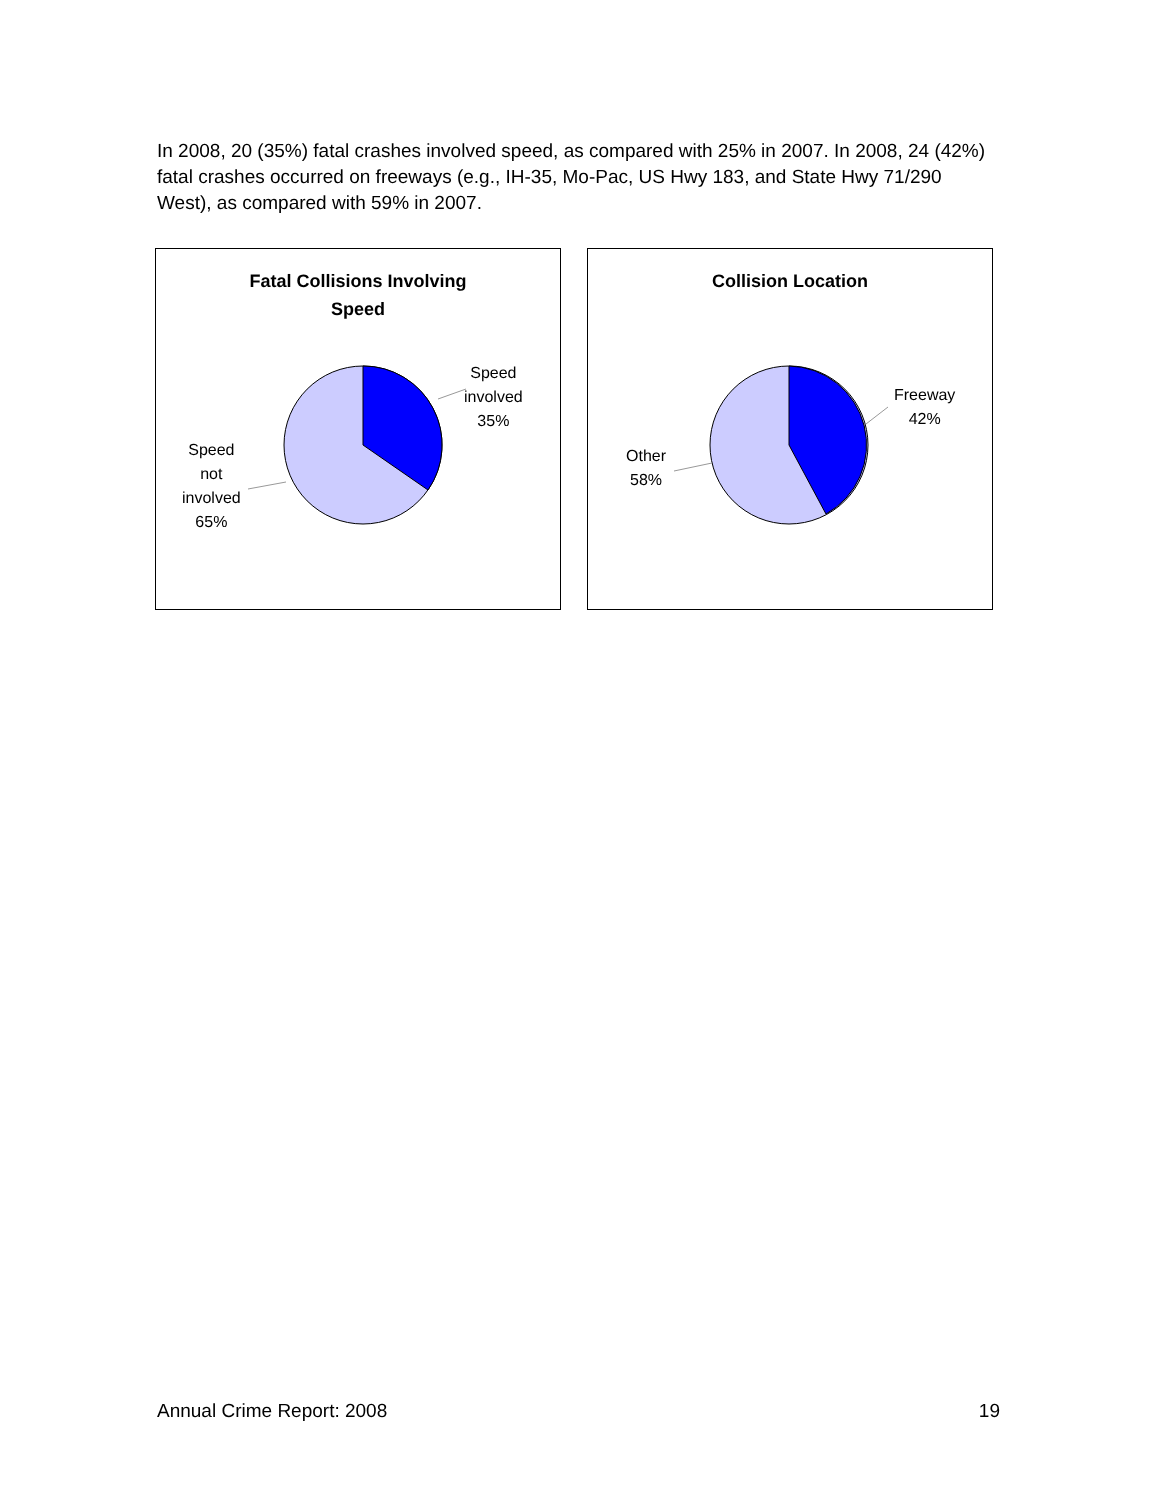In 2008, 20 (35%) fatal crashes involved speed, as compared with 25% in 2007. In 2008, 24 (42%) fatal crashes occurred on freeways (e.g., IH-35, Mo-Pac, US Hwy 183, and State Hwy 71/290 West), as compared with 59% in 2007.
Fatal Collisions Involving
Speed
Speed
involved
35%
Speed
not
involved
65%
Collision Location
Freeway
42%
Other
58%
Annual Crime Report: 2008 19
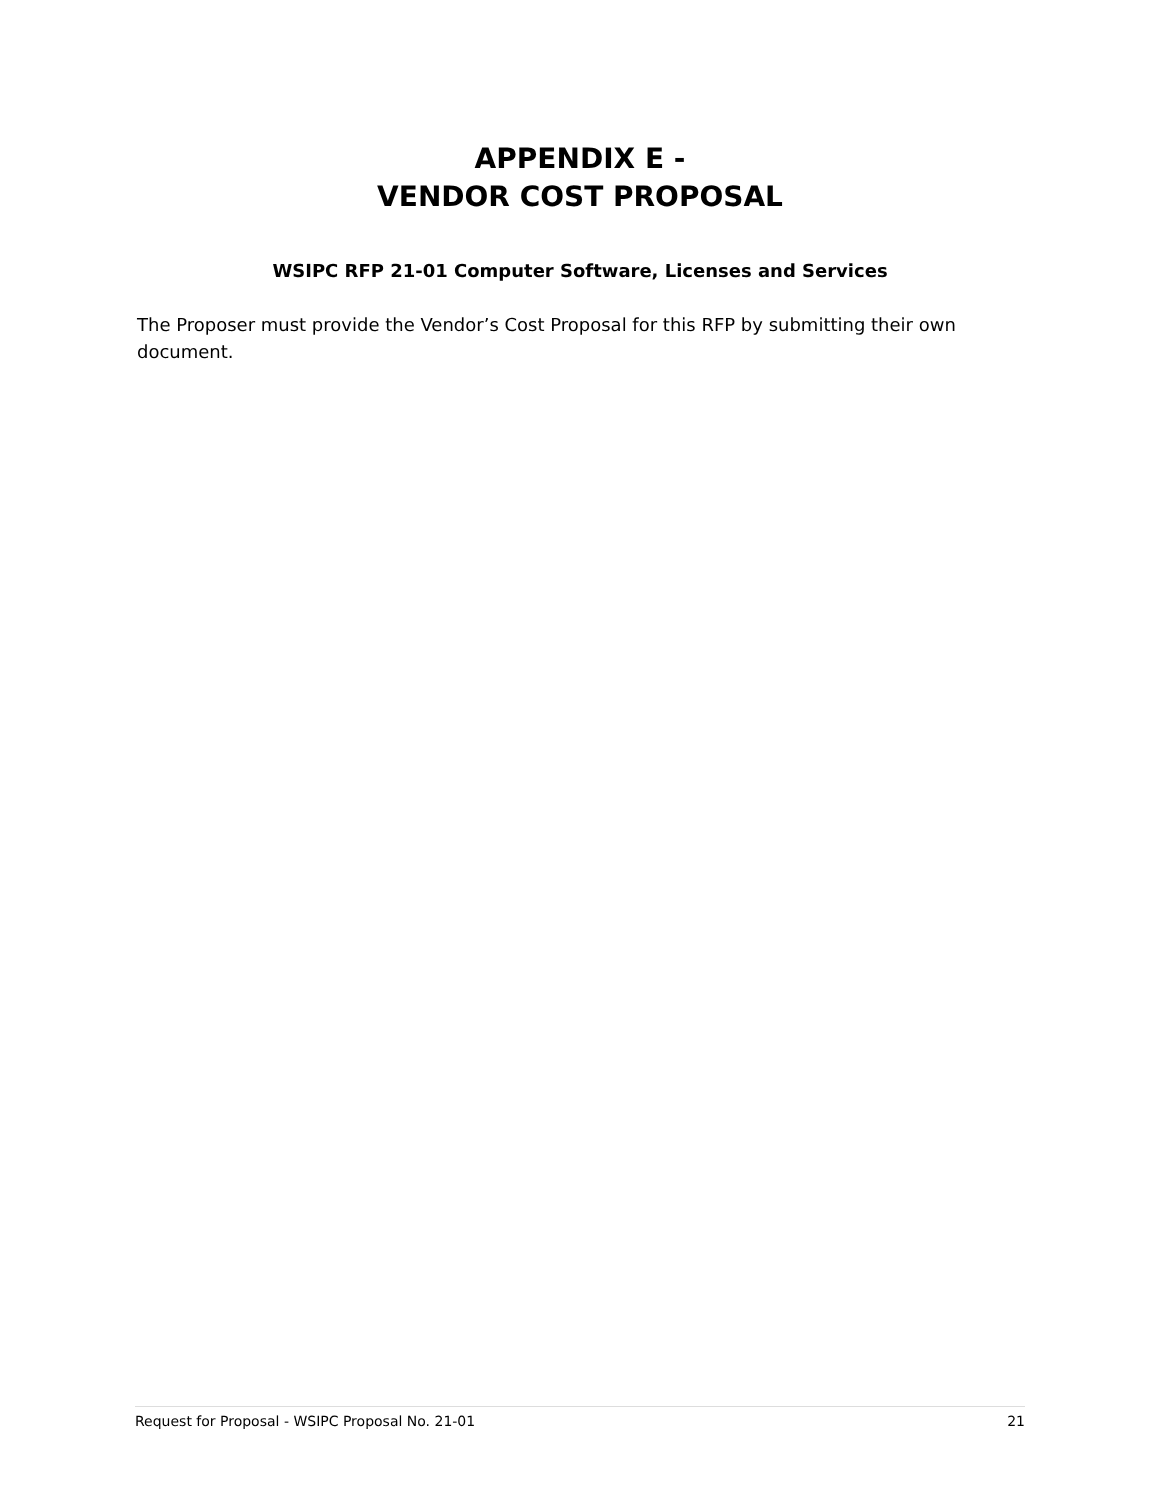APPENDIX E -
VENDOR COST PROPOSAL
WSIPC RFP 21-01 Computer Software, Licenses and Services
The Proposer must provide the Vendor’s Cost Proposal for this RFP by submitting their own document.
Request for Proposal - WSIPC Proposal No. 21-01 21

WORK TO BE COMPLETED
All entries above are to be reproduced exactly, with no pictures.

EXERCISE RESULT
In 2008, 20 (35%) fatal crashes involved speed, as compared with 25% in 2007. In 2008, 24 (42%) fatal crashes occurred on freeways (e.g., IH-35, Mo-Pac, US Hwy 183, and State Hwy 71/290 West), as compared with 59% in 2007.
Fatal Collisions Involving
Speed
Speed
involved
35%
Speed
not
involved
65%
Collision Location
Freeway
42%
Other
58%
Annual Crime Report: 2008 19
APPENDIX E -
VENDOR COST PROPOSAL
WSIPC RFP 21-01 Computer Software, Licenses and Services
The Proposer must provide the Vendor’s Cost Proposal for this RFP by submitting their own document.
Request for Proposal - WSIPC Proposal No. 21-01 21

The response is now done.